# Mt Diablo conditions



## ptfmb71 (May 16, 2007)

I am going to be visiting family in Lafayette next week and will probably bring my bike. I wanted to ride up Mt Diablo a couple days and wanted to know how the conditions are towards the top. Is there any snow I have to worry about?


----------



## suasponte2/75 (Sep 19, 2009)

A buddy and I rode up the south side after a storm a month ago. There was a lot ice patches/slick roads near the summit but the rest of the climb was pretty dry. There might be snow now but I'm sure the ranger might have cleared that last part (less than a 1/4 mile). Have fun!


----------



## EBrider (Aug 9, 2009)

It hasn't been that cold. The road up top has been repaved in the last few years, so other than typical slickness from the wet roads it should be fine. There was ice up there late November and early December.


----------



## Rhymenocerus (Jul 17, 2010)

I rode around the base a few days ago, its very very windy due to all the storms lately. I wouldnt advise going up very high, but im a more cautious rider. Wet pavement + no guard rails + high winds = disaster imo.


----------



## BikingBill (Oct 30, 2010)

Hoping for some good weather for the New Year's Day ritual climb up Diablo.

------------------------------------------------------------

» PARTS OF THE EXERCISE:
(1) Answer these from the Mt Diablo thread:
(a) Where will ptfmb71 visit family?
(b) According to EBrider, when was there ice up top?
(c) What does BikingBill hope to have good weather for?
(2) Return a stretch of the Mt Diablo thread word for word, beginning at the words "I am going to" and stopping after "to worry about?".
(3) Write the next part of the Mt Diablo thread, picking up after its final post.
The data after this point isn't needed.

------------------------------------------------------------

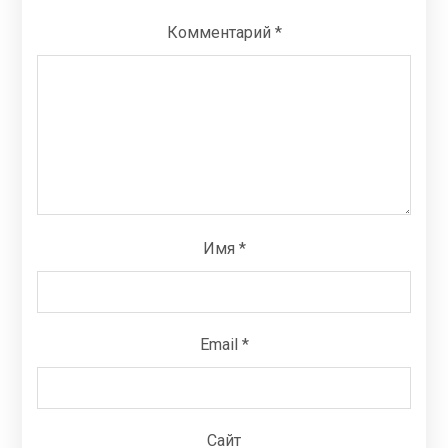
Комментарий
*
Имя
*
Email
*
Сайт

------------------------------------------------------------

» ANSWERS BELOW:
(1)
(a) Lafayette
(b) Late November and early December
(c) The New Year's Day ritual climb up Diablo

(2)
I am going to be visiting family in Lafayette next week and will probably bring my bike. I wanted to ride up Mt Diablo a couple days and wanted to know how the conditions are towards the top. Is there any snow I have to worry about?

(3)
----------



## Tort (Nov 4, 2008)

BikingBill said:


> Hoping for some good weather for the New Year's Day ritual climb up Diablo.


+1 on that.

The weather hasn't been cold enough for snow yet this week. Just wet that's all.


----------



## ucancallmejoe (May 17, 2006)

Just up there day before yesterday. Started off 58F at the bottom and someone told me it was 40F at the top. That is about right -six or so degrees for every thousand feet. A cold front is coming in so it might run from 50F base to 30F summit. 

I always carry a pair of heavy gloves and a head cap in my back pocket for the trip down... If you sweat in them on the way up your fingers are ice ice baby on the way down!


----------



## BikingBill (Oct 30, 2010)

Thinking about doing the climb either Thursday or Friday. Looks like rain on the first.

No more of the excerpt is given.